The main problem with the binomial test is not that we do not know the team’s “true” winning percentage (which the Pythagorean Theorem, in theory, describes) but the assumption of a “true winning percentage”. Perhaps the Nationals played weaker opponents on Sundays? Maybe the pitching was worse on Wednesdays? Perhaps visibility is bad during night games, which are more likely played on Wednesday than Sunday. There are a variety of reasons to explain these results and I told my friend to see if he could find some hidden pattern, particularly on Wednesdays, that might explain these prima facie strange results.
But the important point is that the binomial test is not definitive. Statistical tests, when the assumptions are valid, are good for working with large amounts of data where human intuition and reasoning skills are notoriously bad. These tests can lead us toward new information or to test hypothesis that we simply cannot verify by ourselves (Voros McCracken’s efforts with BABIP immediately leap to mind).
When the assumptions are not valid, statistical tests tell us nothing. This is not to necessarily say that in the case above the assumption that a team has an inherent winning percentage is invalid; if a team used the same lineup every day, for instance, I’d be more willing to accept such an assumption. But we should always remember that the assumptions of a statistical test are absolutely crucial. Assuring the validity of assumptions keep statistical tests close to reality and leads to credible and useful results.
When we view statistical tests as the final word in knowledge (which can easily happen, often because of the rhetoric of those doing the tests), we are much more likely to accept dubious assumptions and to not investigate unusual results. This can lead to unrealistic conclusions (again Voros McCracken leaps to mind). It is also the wellspring of villainy and bogus work in baseball analysis.

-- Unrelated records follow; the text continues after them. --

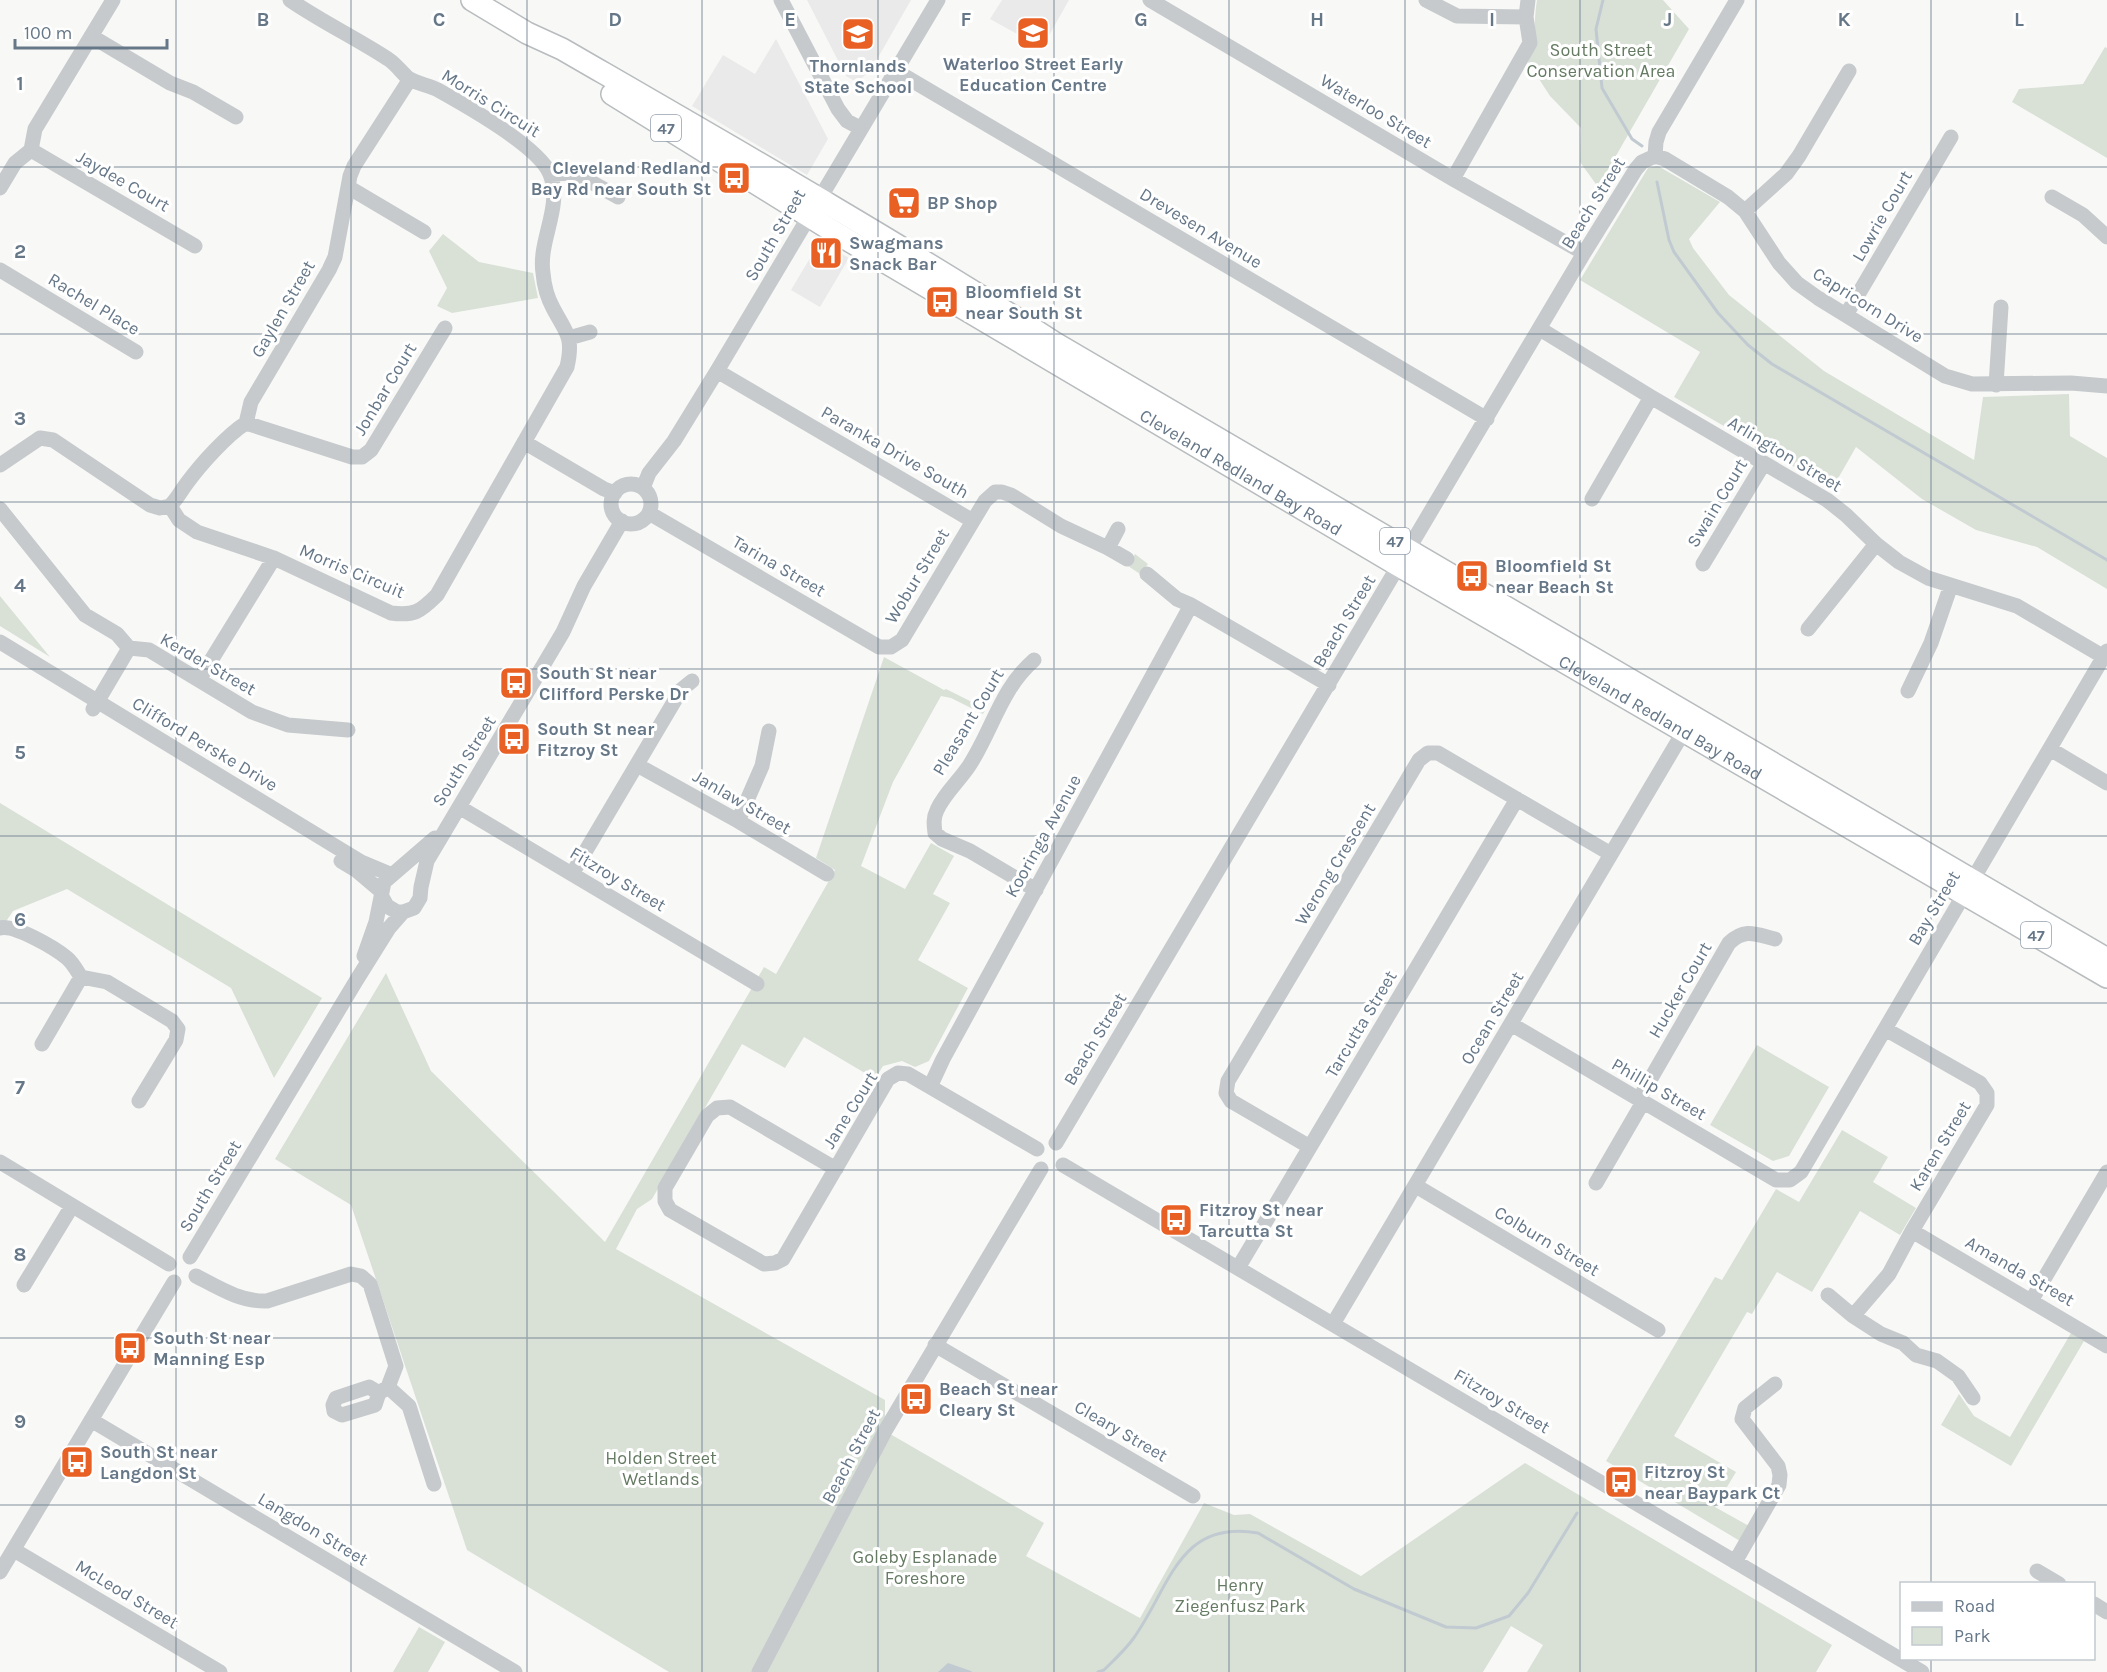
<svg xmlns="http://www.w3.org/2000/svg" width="2107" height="1672" viewBox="0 0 2107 1672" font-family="Karla,sans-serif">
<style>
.built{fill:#e9eae9}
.green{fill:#d9e1d7}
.water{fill:#c1cad0}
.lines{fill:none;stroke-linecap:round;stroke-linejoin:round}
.stream{stroke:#c1cad0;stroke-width:3}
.highway-casing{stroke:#b8bcbf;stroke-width:24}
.minor{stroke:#c6cacd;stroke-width:15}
.highway{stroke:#fff;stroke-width:21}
.grid{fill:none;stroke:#678;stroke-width:1.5;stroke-opacity:0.55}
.labels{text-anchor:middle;stroke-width:6;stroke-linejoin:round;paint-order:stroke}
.shield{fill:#fff;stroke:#94a0ac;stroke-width:1.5}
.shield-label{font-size:16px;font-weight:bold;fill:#678}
.park-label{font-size:18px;fill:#657a62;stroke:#fff}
.poi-label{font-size:18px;font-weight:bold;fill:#678;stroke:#fff;text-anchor:start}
.street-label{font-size:18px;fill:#678;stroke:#fff}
.grid-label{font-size:20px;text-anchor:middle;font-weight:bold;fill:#678;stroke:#fff;stroke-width:6;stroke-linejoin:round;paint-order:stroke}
</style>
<rect width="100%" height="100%" fill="#f8f9f6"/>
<path class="built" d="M807,0H911L872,68L860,80H853L846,76Z
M1002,0H1069L1042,48L990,19Z
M776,39L828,139L807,175L692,106L723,55L755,74Z
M825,244L849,258L820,307L791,290L816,248Z"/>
<path class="green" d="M1537,0H1663L1689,29L1598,187L1580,162L1581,128L1550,96L1528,62C1537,42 1533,22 1537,0Z
M2105,47L2107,48V158L2012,102L2019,89L2083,84Z
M1658,166L1720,202L1689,239L1693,248L1729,295L1824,371L1974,460L1983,397L2069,394L2070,436L2107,458V589L2037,547L1976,530L1922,499L1856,447L1832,489L1674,397L1700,352L1580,280L1648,168Z
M443,234L479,262L533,273L538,298L452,313L437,306L447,288L429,251Z
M1135,554L1148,564L1140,574L1128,566Z
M0,596L50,657L0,626Z
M884,657L944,690L946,689L986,709L983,714L951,698L941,696L893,782L861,866L905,889L931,843L954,856L933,894L950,903L918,960L968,988L929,1061L915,1067L902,1061L883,1066L875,1079L804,1037L785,1068L742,1044L652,1199L637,1209L616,1249L885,1400V1431L1044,1523L1026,1556L1140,1618L1204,1503L1234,1515L1250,1514L1361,1576L1525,1463L1832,1645L1816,1672H1527L1543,1645L1511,1626L1483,1672H669L467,1550L351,1205L275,1159L386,973L431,1071L605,1242L764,967L776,974L835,870L816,858Z
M0,803L322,998L274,1078L231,988L67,889L13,911L3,926L0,928Z
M1757,1045L1829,1087L1789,1156L1773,1161L1710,1125Z
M1842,1130L1888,1157L1873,1182L1916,1208L1900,1235L1860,1211L1812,1292L1777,1272L1752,1314L1747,1312L1674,1436L1736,1472L1715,1507L1749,1526L1740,1541L1606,1461L1715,1277L1722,1280L1776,1189L1799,1202Z
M2071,1333L2084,1341L2011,1466L1941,1425L1959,1394L1974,1416L2010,1437Z
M419,1627L445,1642L428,1672H393Z"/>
<path class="water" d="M948,1663L971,1671L972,1672H938Z"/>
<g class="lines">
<path class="stream" d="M1603,0L1596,29L1602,88L1632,139L1642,146
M1657,182L1669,240L1674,252L1718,313L1748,345L1772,364L2107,560
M1098,1672L1104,1670C1114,1660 1125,1650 1133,1639C1170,1588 1178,1519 1258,1533L1354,1589L1446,1627L1476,1628L1509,1616L1528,1593L1577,1513"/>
<defs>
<g id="highway">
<path d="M472,0L527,33L562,49C728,145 894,240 1055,343L2107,959"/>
<path id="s1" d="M612,94L836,233L1399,566L2107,977"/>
</g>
</defs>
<use href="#highway" class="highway-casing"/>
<path class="minor" d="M781,0L838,109L847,121L860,128
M1150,0L1453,179L1584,253
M1426,0L1457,16L1526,17
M91,36L170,83L193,92L236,117
M896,71L1487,419
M31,150L195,246
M1655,156L1665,159L1728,197L1745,211L1779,263L1797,283L1818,298L1945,376L1972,384L2071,383L2107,386
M550,174L575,173L618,197
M1453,179L1530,43L1526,17L1528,0
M348,187L424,232
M0,188L15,163L31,150L35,129L113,0
M2052,197L2083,215L2107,237
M1745,211L1786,174L1799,156L1849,71
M0,270L136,352
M1846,315L1951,137
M1540,329L1651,397L1827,500L1846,515L1876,544L1899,562L1928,578L2017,606L2104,657
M569,338L590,332
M717,371L973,521L985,501L995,492H1002L1011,495L1061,526L1108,548L1127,559
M1996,385L2001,307
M246,423L352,457H362L371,450L445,328
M524,442L604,489L615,493
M0,465L40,438L53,440L150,505L160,508L170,506L179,520L197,532L274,558L391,613C414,616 420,612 437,595L567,367C574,336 566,333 553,308C547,297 544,285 543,273C538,240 563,207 550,174C539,147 465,105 438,90C429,85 417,84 408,78C401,72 396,64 388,59C356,38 322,22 290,0
M611 504a20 20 0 1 1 40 0a20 20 0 1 1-40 0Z
M643,488L649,473L674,441L717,371L938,0
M1592,499L1651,397
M170,506C177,499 181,491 187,483C201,464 227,435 246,423L251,402L329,270L335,257L350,176L354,166L410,79
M0,509L85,615L117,634L129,648L149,650L252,712L288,725L348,730
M649,513L879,647H891L902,640L973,521
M1108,548L1118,529
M1703,564L1764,463
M1147,574L1177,599L1191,605L1329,685
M1808,629L1876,544
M0,642L361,862L392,875
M1034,660C1000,690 993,729 969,766C959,781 944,794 937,810C933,818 934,825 935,833L942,839L970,851L1036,890
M199,680L274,558
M1908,691L1931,643L1951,585
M93,709L129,648
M2050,749L2107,783
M637,765L738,821L827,874
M459,807L757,984
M738,821L762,766L769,731
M341,861L356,870L382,892
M572,874L681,690L692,681
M382,897L387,906L397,912H403L414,908L420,898L421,887L427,861L563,632L584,586L622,521
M0,928C14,924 55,948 67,958C73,963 77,971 81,977L107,982L172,1021L178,1029L176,1040L139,1101
M364,956L376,922L384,882L435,838
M1511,1024L1776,1180H1790L1801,1172L2107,651
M42,1044L81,977
M930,1087L943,1059L1191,605
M1639,1099L1729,943C1745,928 1755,934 1775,939
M1056,1143L1584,253L1636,169L1642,162L1655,156L1656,142L1659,132L1737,0
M1310,1147L1231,1101L1226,1093L1228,1081L1419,760L1428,753H1438L1611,854
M0,1162L169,1264
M1063,1165L1922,1672
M836,1169L730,1107L717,1108L707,1116L665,1188V1201L670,1210L764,1264L775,1263L783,1259L888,1079L898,1073L908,1074L1037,1149
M1596,1183L1643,1102
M1416,1186L1658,1330
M1912,1231L2107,1346
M190,1257L356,981L389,928L403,912
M1238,1268L1517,799
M196,1276C219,1288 241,1302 267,1301L351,1274L361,1276L370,1284L396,1366L388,1387L379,1393L375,1405L342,1415L334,1411L333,1405L336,1398L369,1387L379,1393
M24,1285L72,1206
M1828,1295L1853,1316L1881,1334L1903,1343L1916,1355L1937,1361L1958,1376L1973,1398
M2031,1301L2107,1172
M1853,1316L1889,1274L1912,1231L1987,1105V1093L1980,1083L1885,1029
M1333,1324L1684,731
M935,1345L1193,1496
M388,1387L409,1406L434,1484
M91,1420L515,1672
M14,1550L220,1672
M1735,1562L1779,1485L1780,1475L1778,1466L1742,1419L1745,1408L1775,1384
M2037,1571L2059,1584
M0,1572L174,1282
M2094,1604L2107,1612
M759,1672L885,1431L1041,1169"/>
<use href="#highway" class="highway"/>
</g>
<path class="grid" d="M176,0V1672M351,0V1672M527,0V1672M702,0V1672M878,0V1672M1054,0V1672M1229,0V1672M1405,0V1672M1580,0V1672M1756,0V1672M1931,0V1584M0,167H2107M0,334H2107M0,502H2107M0,669H2107M0,836H2107M0,1003H2107M0,1170H2107M0,1338H2107M0,1505H2107M1931,1658V1672"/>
<defs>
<symbol id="school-square" viewBox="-11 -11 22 22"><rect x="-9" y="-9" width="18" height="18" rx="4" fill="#e96025" stroke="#fff"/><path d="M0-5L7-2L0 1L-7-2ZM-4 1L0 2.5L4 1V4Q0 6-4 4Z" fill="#fff"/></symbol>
<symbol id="bus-square" viewBox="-11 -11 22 22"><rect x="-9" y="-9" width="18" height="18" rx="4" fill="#e96025" stroke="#fff"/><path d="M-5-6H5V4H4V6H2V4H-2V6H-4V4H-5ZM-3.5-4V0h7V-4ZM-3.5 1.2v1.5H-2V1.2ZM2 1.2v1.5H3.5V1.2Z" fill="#fff"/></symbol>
<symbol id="supermarket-square" viewBox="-11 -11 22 22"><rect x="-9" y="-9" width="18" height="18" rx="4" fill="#e96025" stroke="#fff"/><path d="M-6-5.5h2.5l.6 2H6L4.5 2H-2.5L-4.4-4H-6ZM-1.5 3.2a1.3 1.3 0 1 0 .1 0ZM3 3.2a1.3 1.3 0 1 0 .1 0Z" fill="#fff"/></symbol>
<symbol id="restaurant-square" viewBox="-11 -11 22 22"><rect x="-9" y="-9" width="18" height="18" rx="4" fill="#e96025" stroke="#fff"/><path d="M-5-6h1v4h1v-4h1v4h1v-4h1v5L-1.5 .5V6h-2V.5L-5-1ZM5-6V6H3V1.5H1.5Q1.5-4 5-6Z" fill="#fff"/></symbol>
</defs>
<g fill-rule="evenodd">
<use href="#school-square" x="1014" y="14" width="38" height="38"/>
<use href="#school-square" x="839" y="15" width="38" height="38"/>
<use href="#bus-square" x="715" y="159" width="38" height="38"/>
<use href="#supermarket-square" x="885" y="184" width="38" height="38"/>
<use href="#restaurant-square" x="807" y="234" width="38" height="38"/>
<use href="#bus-square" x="923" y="283" width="38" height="38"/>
<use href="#bus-square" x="1453" y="557" width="38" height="38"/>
<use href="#bus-square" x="497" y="664" width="38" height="38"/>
<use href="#bus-square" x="495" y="720" width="38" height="38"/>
<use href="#bus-square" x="1157" y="1201" width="38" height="38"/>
<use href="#bus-square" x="111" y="1329" width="38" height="38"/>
<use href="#bus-square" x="897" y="1380" width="38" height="38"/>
<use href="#bus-square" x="58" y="1443" width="38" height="38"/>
<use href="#bus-square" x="1602" y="1463" width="38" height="38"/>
</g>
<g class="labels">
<g class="shield">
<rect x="651" y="115" width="30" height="26" rx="4.5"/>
<rect x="1380" y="528" width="30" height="26" rx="4.5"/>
<rect x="2021" y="922" width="30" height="26" rx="4.5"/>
</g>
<g class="shield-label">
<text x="666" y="134">47</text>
<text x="1395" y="547">47</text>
<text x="2036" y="941">47</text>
</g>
<g class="park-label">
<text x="1601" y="56">South Street<tspan x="1601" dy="21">Conservation Area</tspan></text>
<text x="661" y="1464">Holden Street<tspan x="661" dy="21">Wetlands</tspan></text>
<text x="925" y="1563">Goleby Esplanade<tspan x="925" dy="21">Foreshore</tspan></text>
<text x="1240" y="1591">Henry<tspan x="1240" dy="21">Ziegenfusz Park</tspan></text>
</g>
<g class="poi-label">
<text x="1033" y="70" text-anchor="middle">Waterloo Street Early<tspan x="1033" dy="21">Education Centre</tspan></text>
<text x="858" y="72" text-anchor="middle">Thornlands<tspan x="858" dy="21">State School</tspan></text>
<text x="711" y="174" text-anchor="end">Cleveland Redland<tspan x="711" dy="21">Bay Rd near South St</tspan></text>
<text x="927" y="209">BP Shop</text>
<text x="849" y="249">Swagmans<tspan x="849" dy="21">Snack Bar</tspan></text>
<text x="965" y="298">Bloomfield St<tspan x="965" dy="21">near South St</tspan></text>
<text x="1495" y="572">Bloomfield St<tspan x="1495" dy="21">near Beach St</tspan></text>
<text x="539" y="679">South St near<tspan x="539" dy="21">Clifford Perske Dr</tspan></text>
<text x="537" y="735">South St near<tspan x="537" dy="21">Fitzroy St</tspan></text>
<text x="1199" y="1216">Fitzroy St near<tspan x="1199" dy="21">Tarcutta St</tspan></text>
<text x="153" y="1344">South St near<tspan x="153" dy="21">Manning Esp</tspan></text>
<text x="939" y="1395">Beach St near<tspan x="939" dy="21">Cleary St</tspan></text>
<text x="100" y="1458">South St near<tspan x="100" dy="21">Langdon St</tspan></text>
<text x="1644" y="1478">Fitzroy St<tspan x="1644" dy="21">near Baypark Ct</tspan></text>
</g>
<g class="street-label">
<text transform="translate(491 103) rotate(32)" y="6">Morris Circuit</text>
<text transform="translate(1376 111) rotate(31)" y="6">Waterloo Street</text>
<text transform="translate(123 181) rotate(30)" y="6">Jaydee Court</text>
<text transform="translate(1593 203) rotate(-58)" y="6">Beach Street</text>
<text transform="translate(1882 216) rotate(-60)" y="6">Lowrie Court</text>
<text transform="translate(1201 228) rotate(31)" y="6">Drevesen Avenue</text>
<text transform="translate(775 235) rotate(-60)" y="6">South Street</text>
<text transform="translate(94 304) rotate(31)" y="6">Rachel Place</text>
<text transform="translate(1868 305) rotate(32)" y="6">Capricorn Drive</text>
<text transform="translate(283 309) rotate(-60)" y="6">Gaylen Street</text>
<text transform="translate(385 389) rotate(-59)" y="6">Jonbar Court</text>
<text transform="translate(895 452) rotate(30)" y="6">Paranka Drive South</text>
<text transform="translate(1785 454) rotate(31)" y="6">Arlington Street</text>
<text dy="6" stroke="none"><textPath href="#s1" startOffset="734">Cleveland Redland Bay Road</textPath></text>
<text transform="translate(1717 503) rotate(-59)" y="6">Swain Court</text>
<text transform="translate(779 566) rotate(30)" y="6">Tarina Street</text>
<text transform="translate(352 571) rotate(23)" y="6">Morris Circuit</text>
<text transform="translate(917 576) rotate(-59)" y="6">Wobur Street</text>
<text transform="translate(1344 621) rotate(-59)" y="6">Beach Street</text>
<text transform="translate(208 664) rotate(30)" y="6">Kerder Street</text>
<text dy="6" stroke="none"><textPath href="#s1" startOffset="1220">Cleveland Redland Bay Road</textPath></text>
<text transform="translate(968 722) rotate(-59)" y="6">Pleasant Court</text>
<text transform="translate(205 744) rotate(31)" y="6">Clifford Perske Drive</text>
<text transform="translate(464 761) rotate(-58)" y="6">South Street</text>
<text transform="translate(742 802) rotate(30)" y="6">Janlaw Street</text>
<text transform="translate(1043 836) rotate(-61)" y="6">Kooringa Avenue</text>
<text transform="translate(1335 864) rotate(-59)" y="6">Werong Crescent</text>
<text transform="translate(618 879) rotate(31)" y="6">Fitzroy Street</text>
<text transform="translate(1934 908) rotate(-59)" y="6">Bay Street</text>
<text transform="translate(1680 990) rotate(-60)" y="6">Hucker Court</text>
<text transform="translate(1492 1018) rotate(-59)" y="6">Ocean Street</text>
<text transform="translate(1361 1024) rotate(-59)" y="6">Tarcutta Street</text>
<text transform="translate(1095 1039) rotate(-59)" y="6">Beach Street</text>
<text transform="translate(1659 1089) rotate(30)" y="6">Phillip Street</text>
<text transform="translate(850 1110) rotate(-58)" y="6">Jane Court</text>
<text transform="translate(1940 1146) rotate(-59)" y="6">Karen Street</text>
<text transform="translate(210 1186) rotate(-59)" y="6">South Street</text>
<text transform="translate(1547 1241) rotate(31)" y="6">Colburn Street</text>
<text transform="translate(2020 1271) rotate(30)" y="6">Amanda Street</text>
<text transform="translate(1502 1401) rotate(31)" y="6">Fitzroy Street</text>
<text transform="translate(1121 1431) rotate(30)" y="6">Cleary Street</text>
<text transform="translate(851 1456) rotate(-62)" y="6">Beach Street</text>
<text transform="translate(313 1529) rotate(31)" y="6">Langdon Street</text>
<text transform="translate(127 1594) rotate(31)" y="6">McLeod Street</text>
</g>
</g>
<g class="grid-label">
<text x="263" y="26">B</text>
<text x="439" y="26">C</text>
<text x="615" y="26">D</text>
<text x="790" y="26">E</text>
<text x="966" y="26">F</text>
<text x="1141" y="26">G</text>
<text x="1317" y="26">H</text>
<text x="1492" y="26">I</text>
<text x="1668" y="26">J</text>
<text x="1844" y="26">K</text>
<text x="2019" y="26">L</text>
<text x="20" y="90">1</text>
<text x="20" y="258">2</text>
<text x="20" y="425">3</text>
<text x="20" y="592">4</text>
<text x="20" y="759">5</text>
<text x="20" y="926">6</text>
<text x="20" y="1094">7</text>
<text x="20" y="1261">8</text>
<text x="20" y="1428">9</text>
</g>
<rect x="1900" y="1582" width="195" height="78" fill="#ffffff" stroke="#c2c9cf" stroke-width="1.5"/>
<rect x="1912" y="1602" width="30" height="9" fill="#c6cacd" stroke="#c2c9cf" stroke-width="1.5"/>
<text x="1954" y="1612" font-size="18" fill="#667788">Road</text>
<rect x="1912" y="1627" width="30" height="18" fill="#d9e1d7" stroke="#c2c9cf" stroke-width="1.5"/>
<text x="1954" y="1642" font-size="18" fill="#667788">Park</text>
<path d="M15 39v9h152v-9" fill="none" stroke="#667788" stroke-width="3"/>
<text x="24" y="39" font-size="18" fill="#667788" stroke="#ffffff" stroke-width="4.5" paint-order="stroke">100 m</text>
</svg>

The only way to obtain clear baseball knowledge with statistics is to stay very close to reality. Ask yourself whether the assumptions are valid and whether the results make sense. Make sure counterintuitive results do not come from invalid assumptions. And never overstate the results of statistical tests.
With my friend’s case my opinion is that, despite the test results, the Wednesday data should be further investigated. That is, a statistical test should never be used to hide knowledge.